Inhaled zinc oxide nanoparticles (ZnONPs) have high deposition rates in the alveolar region of the lungs; however, the adverse health effects of ZnONPs on the respiratory system are unclear. Herein, pathobiological responses of the respiratory system of mice that received intratracheal administration of ZnONPs were investigated by a combination of molecular and imaging (SPECT and CT) approaches. Also, normal BEAS-2B and adenocarcinoma A549 cells were used to confirm the results in mice. First, female BALB/c mice were administrated a series of doses of 20-nm ZnONPs and were compared to the phosphate-buffered saline control for 24-h and 28-day follow-up observations. Field emission-scanning electron microscopy and an energy-dispersive X-ray microanalysis were first used to characterize ZnONPs.

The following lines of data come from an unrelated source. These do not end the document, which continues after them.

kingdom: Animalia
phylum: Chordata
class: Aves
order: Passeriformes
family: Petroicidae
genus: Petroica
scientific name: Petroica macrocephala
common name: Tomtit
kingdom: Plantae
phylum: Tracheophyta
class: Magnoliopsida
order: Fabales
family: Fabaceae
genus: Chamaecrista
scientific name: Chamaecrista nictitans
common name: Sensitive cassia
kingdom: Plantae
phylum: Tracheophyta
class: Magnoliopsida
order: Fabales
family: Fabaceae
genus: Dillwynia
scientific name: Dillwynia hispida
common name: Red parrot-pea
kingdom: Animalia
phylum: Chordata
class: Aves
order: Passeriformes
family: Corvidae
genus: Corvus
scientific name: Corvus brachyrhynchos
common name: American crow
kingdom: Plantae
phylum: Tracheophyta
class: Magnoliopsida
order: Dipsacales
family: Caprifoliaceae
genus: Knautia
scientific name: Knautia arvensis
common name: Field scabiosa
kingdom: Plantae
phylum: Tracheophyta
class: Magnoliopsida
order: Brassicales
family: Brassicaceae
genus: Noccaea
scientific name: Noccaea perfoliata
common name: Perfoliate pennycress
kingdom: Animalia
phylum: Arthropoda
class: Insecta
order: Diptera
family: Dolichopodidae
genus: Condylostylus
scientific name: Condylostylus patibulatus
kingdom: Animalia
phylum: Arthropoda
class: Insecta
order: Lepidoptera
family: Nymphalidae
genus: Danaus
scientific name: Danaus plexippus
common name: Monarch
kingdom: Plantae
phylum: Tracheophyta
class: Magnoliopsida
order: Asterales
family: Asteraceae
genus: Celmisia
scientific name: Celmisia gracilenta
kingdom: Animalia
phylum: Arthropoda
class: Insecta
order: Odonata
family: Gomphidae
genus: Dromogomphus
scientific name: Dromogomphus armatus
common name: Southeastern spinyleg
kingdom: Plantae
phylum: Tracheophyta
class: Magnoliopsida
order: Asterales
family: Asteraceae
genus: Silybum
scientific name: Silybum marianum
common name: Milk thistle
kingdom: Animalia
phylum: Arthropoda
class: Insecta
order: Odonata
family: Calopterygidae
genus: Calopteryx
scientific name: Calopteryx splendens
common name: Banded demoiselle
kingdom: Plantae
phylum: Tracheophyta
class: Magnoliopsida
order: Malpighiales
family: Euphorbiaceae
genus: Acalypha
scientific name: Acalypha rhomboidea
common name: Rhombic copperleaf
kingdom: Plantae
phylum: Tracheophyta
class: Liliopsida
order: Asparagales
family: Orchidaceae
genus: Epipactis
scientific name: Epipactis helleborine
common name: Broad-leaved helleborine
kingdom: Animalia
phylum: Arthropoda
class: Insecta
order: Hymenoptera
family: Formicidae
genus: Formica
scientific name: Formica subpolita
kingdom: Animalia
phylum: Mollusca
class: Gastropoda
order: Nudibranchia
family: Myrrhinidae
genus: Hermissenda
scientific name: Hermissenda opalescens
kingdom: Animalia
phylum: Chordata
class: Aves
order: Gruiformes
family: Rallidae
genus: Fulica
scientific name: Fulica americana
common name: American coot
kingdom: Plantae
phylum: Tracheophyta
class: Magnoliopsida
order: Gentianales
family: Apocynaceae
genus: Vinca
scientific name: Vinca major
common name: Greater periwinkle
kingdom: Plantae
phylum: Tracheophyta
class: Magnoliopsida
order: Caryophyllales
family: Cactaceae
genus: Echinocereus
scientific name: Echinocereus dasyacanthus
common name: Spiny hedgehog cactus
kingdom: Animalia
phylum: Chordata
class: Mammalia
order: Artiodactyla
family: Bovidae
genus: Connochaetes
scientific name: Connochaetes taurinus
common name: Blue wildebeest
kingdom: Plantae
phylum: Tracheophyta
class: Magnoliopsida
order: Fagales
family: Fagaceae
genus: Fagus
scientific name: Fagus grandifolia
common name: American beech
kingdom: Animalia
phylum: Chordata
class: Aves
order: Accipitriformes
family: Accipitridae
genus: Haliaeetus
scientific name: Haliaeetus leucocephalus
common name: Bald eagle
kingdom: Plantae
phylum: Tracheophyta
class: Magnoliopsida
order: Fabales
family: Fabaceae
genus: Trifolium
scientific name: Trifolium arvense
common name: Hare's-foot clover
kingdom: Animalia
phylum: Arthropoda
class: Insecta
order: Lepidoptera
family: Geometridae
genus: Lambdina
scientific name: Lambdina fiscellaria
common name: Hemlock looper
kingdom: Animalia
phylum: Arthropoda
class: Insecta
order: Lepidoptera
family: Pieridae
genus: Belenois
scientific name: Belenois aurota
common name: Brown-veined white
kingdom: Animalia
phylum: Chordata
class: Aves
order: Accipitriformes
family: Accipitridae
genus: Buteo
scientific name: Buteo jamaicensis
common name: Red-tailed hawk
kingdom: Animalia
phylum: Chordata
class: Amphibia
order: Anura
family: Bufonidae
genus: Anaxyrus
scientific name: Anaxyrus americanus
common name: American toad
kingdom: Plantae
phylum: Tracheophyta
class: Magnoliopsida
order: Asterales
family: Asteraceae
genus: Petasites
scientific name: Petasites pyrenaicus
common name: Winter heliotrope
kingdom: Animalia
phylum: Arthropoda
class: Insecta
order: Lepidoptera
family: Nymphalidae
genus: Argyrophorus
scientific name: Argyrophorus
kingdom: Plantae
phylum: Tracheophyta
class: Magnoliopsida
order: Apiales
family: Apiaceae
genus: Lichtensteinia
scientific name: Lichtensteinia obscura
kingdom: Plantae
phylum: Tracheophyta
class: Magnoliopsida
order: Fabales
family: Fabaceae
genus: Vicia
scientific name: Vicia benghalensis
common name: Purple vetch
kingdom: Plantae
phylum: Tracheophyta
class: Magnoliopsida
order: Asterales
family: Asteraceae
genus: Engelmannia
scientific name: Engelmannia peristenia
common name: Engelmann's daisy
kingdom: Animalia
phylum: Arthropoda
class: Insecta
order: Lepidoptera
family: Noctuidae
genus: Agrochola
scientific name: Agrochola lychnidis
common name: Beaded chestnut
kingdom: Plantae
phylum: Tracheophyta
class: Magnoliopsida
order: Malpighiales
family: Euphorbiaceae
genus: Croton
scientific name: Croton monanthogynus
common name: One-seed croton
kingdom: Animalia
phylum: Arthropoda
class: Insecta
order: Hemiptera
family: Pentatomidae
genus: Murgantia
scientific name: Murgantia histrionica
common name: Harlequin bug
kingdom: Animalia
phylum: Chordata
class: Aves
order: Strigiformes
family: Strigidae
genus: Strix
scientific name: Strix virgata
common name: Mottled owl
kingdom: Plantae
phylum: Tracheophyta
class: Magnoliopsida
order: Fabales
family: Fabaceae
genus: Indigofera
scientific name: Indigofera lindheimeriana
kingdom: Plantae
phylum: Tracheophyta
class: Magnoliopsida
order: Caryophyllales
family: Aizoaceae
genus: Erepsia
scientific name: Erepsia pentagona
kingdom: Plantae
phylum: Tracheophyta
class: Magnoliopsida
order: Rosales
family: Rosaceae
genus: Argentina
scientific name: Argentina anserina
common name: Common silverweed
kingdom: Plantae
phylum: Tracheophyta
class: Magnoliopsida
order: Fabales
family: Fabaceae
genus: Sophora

After 24h, instilled ZnONPs had caused significant increases in lactic dehydrogenase (LDH) in bronchoalveolar lavage fluid (BALF) and 8-hydroxy-2'-deoxyguanosine (8-OHdG), caspase-3, and the p63 tumor marker in lung tissues (p<0.05). Airway inflammation was present in a dose-dependent manner from the upper to the lower airway as analyzed by SPECT. After 28days, p63 had significantly increased due to ZnONP exposure in lung tissues (p<0.05). Pulmonary inflammatory infiltration mainly occurred in the left and right subsegments of the secondary bronchial bifurcation as observed by CT. A significant increase in p63 and decrease in TTF1 levels were observed in BEAS-2B cells by ZnONP (p<0.05), but not in A549 cells. Our results demonstrated that regional lung inflammation occurred with ZnONP exposure. We also showed that p63 was consistently overexpressed due to ZnONP exposure in vivo and in vitro. This work provides unique findings on the p63 response and the pathobiology in response to ZnONPs, which could be important to the study of pulmonary toxicity and repair.
吸入的氧化锌纳米颗粒(ZnONPs)在肺部肺泡区域具有较高的沉积率;然而,ZnONPs对呼吸系统的不良健康影响尚不清楚。在此,通过分子和成像(SPECT和CT)方法相结合,研究了经气管内给予ZnONPs的小鼠呼吸系统的病理生物学反应。此外,使用正常的BEAS-2B细胞和腺癌A549细胞来证实小鼠实验的结果。首先,给雌性BALB/c小鼠施用一系列剂量的20纳米ZnONPs,并与磷酸盐缓冲盐水对照组进行比较,进行24小时和28天的随访观察。首先使用场发射扫描电子显微镜和能量色散X射线微分析来表征ZnONPs。24小时后,注入的ZnONPs导致支气管肺泡灌洗液(BALF)中的乳酸脱氢酶(LDH)以及肺组织中的8-羟基-2'-脱氧鸟苷(8-OHdG)、半胱天冬酶-3和p63肿瘤标志物显著增加(p<0.05)。通过SPECT分析,气道炎症以上呼吸道到下呼吸道的剂量依赖性方式存在。28天后,由于ZnONP暴露,肺组织中的p63显著增加(p<0.05)。通过CT观察,肺部炎症浸润主要发生在二级支气管分叉的左右亚段。在BEAS-2B细胞中,ZnONP导致p63显著增加且TTF1水平降低(p<0.05),但在A549细胞中未观察到这种情况。我们的结果表明,ZnONP暴露会导致肺部局部炎症。我们还表明,由于ZnONP在体内和体外的暴露,p63持续过度表达。这项工作提供了关于p63反应以及对ZnONPs反应的病理生物学的独特发现,这对肺部毒性和修复的研究可能很重要。